Option A - Unanimous Written Consent

IN WITNESS WHEREOF, the undersigned, being all of the members of the Board of Directors of the Company, hereby consent to the adoption of the foregoing resolutions effective as of the date first written above, pursuant to DGCL Section 141(f).

Director Name Signature Date
[NAME] _________________________ __________
[NAME] _________________________ __________
[NAME] _________________________ __________

Option B - Meeting Minutes Certification

I, [NAME], Secretary of [COMPANY NAME], hereby certify that the foregoing resolutions were duly adopted by the Board of Directors at a meeting duly called and held on [DATE], at which a quorum was present and acting throughout.

_________________________________
[NAME], Secretary
Date: ______________


EXHIBITS

Exhibit A - Redline Comparison of Bylaw Amendments

[Attach marked-up version showing changes]

Exhibit B - Amended and Restated Bylaws (if complete restatement)
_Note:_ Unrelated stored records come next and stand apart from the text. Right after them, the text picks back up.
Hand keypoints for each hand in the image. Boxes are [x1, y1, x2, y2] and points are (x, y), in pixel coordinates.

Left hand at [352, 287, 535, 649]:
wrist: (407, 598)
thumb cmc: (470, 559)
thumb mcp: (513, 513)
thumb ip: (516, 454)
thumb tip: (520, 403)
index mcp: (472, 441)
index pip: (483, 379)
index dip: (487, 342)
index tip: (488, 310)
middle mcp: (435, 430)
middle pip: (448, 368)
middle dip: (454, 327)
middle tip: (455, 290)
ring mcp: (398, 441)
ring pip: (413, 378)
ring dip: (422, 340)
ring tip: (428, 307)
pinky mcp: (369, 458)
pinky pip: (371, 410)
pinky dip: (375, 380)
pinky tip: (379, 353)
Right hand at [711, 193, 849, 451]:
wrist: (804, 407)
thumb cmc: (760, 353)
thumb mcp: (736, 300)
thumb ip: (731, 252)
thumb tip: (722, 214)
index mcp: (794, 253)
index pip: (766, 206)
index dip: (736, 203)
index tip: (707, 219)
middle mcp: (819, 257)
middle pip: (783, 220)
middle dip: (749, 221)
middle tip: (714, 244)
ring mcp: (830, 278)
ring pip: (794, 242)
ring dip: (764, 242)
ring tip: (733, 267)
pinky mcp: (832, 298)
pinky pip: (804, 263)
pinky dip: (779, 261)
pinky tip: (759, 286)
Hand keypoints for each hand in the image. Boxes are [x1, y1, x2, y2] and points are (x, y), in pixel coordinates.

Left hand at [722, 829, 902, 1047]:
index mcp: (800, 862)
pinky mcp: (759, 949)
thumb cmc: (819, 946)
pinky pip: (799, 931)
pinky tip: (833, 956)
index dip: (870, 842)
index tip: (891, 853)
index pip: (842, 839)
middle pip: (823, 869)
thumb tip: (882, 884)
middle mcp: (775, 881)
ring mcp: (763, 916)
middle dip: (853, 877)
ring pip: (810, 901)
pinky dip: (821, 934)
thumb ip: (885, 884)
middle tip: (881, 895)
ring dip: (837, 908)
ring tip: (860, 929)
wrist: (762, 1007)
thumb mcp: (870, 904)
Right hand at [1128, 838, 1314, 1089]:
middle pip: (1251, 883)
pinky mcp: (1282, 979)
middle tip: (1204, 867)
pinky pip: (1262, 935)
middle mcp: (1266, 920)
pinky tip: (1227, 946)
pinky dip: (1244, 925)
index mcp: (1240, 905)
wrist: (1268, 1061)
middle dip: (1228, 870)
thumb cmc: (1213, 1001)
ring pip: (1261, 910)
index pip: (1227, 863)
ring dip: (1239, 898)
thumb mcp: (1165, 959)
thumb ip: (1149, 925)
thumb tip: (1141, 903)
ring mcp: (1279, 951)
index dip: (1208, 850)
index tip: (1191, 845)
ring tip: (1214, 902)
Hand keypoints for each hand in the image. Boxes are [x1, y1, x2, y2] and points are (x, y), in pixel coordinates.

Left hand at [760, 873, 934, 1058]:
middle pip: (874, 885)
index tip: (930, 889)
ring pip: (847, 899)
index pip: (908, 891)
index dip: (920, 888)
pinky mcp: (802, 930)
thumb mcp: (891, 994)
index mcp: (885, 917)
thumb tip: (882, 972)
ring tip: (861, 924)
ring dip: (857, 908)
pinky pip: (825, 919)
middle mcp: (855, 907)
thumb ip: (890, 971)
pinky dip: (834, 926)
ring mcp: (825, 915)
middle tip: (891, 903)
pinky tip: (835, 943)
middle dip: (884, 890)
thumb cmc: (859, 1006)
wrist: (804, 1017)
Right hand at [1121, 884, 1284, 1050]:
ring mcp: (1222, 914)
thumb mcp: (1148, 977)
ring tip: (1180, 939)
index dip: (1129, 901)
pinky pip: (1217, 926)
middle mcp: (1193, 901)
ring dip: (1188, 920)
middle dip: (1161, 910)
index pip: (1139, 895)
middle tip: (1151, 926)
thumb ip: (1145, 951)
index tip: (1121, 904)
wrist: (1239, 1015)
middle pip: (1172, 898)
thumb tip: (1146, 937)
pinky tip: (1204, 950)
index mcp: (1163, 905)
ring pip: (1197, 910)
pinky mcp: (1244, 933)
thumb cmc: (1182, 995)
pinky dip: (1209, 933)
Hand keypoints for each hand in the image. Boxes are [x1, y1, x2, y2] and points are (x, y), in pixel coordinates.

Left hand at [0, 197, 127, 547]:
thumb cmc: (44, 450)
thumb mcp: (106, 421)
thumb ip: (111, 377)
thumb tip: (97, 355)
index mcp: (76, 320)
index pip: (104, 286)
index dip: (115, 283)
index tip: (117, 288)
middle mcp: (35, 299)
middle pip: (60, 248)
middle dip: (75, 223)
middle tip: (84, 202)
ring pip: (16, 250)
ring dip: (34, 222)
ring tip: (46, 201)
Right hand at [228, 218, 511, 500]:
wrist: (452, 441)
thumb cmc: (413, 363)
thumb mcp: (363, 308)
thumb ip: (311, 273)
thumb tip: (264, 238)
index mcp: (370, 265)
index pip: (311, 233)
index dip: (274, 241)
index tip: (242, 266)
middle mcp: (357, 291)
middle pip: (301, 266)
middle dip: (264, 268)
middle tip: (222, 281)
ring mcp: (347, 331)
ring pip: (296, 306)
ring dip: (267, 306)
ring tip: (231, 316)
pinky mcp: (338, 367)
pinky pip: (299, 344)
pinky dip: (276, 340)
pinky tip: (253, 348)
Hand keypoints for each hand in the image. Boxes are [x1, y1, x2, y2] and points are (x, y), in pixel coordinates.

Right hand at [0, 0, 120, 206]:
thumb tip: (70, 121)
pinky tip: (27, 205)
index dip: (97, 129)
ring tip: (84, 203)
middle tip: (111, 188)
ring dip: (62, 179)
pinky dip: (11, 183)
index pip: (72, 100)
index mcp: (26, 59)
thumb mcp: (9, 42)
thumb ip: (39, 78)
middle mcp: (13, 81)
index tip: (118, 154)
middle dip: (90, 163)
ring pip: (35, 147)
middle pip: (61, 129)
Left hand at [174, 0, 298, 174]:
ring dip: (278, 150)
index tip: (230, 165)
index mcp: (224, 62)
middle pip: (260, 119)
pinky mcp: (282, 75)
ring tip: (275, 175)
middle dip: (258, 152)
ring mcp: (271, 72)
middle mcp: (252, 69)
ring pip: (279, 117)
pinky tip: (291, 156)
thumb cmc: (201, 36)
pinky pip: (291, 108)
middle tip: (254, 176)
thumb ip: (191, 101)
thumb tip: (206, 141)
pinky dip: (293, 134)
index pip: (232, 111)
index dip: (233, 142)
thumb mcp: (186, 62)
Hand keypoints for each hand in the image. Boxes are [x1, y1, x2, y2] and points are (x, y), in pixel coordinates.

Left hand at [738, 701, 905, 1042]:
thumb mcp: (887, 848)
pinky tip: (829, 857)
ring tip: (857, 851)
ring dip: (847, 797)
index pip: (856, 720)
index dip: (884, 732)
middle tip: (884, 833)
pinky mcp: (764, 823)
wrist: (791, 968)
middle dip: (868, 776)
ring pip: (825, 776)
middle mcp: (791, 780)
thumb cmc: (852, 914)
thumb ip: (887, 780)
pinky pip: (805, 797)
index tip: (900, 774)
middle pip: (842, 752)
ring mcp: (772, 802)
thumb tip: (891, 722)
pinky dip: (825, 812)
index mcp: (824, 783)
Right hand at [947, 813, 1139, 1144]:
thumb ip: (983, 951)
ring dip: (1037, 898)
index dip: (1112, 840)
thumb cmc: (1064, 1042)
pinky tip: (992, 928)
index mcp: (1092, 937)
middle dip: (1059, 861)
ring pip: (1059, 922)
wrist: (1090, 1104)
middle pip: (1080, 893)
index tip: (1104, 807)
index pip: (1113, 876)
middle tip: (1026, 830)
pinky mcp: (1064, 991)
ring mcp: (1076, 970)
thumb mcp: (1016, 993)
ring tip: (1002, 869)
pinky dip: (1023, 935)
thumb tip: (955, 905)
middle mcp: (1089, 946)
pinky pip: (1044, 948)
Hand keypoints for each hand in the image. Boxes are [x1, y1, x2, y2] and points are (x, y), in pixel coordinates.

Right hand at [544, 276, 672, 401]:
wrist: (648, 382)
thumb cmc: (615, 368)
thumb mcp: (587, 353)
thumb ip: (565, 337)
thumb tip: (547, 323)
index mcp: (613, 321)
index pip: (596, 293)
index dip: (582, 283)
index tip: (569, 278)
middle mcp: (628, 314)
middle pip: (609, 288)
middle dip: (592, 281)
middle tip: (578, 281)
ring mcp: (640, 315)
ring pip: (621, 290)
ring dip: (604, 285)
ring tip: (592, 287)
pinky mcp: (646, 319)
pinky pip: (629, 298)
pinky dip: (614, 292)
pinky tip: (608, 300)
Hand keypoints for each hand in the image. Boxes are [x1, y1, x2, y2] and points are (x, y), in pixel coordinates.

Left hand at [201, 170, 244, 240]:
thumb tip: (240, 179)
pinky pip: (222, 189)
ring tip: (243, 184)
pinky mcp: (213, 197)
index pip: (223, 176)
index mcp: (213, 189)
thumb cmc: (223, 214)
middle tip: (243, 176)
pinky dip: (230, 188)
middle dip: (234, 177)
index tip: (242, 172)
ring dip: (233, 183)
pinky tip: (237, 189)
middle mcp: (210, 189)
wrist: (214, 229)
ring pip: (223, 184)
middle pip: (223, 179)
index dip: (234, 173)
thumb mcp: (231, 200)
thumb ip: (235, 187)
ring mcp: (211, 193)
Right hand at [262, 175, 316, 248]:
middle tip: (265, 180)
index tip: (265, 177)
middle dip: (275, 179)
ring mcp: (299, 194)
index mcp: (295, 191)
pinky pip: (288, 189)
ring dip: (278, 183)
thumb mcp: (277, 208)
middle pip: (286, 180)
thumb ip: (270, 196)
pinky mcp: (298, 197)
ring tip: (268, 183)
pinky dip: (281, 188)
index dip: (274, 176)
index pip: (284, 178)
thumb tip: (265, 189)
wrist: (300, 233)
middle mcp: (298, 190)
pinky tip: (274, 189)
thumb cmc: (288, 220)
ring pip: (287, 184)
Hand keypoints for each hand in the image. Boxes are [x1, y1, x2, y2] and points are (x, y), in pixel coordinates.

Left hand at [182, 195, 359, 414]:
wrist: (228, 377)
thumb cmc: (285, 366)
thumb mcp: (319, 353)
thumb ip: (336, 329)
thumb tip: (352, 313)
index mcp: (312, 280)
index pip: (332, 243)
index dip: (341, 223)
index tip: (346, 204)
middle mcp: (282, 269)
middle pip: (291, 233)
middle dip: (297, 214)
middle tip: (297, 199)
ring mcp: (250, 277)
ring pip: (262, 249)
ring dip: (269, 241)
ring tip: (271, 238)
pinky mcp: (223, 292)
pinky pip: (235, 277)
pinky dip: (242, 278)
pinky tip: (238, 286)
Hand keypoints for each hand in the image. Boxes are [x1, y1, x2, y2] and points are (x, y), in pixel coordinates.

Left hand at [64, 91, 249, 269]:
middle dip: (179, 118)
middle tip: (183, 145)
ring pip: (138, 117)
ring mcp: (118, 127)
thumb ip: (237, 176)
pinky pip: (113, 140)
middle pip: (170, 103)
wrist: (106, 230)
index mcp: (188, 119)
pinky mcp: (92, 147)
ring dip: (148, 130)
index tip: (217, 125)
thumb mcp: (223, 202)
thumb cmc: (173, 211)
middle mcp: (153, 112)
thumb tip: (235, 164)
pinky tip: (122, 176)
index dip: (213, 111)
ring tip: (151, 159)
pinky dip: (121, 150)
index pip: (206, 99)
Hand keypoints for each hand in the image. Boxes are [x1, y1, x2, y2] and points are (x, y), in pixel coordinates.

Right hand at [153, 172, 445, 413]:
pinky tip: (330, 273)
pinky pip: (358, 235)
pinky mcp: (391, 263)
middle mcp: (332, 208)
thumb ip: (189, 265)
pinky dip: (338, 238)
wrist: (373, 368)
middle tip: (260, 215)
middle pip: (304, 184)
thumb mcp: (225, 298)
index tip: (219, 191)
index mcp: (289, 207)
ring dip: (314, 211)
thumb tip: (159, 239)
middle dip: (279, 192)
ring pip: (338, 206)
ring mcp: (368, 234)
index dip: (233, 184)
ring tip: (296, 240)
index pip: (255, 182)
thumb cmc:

[Attach clean version of restated Bylaws]


LEGAL REFERENCES

  • DGCL Section 102 - Contents of Certificate of Incorporation
  • DGCL Section 109 - Bylaws
  • DGCL Section 115 - Forum Selection Provisions
  • DGCL Section 141 - Board of Directors; Powers
  • MBCA Section 2.06 - Bylaws
  • MBCA Section 10.20 - Amendment by Board of Directors
  • MBCA Section 10.21 - Amendment by Shareholders

This template is designed for Delaware corporations but may be adapted for MBCA jurisdictions. Bylaw amendments may have significant corporate governance implications. Consult qualified legal counsel before amending bylaws.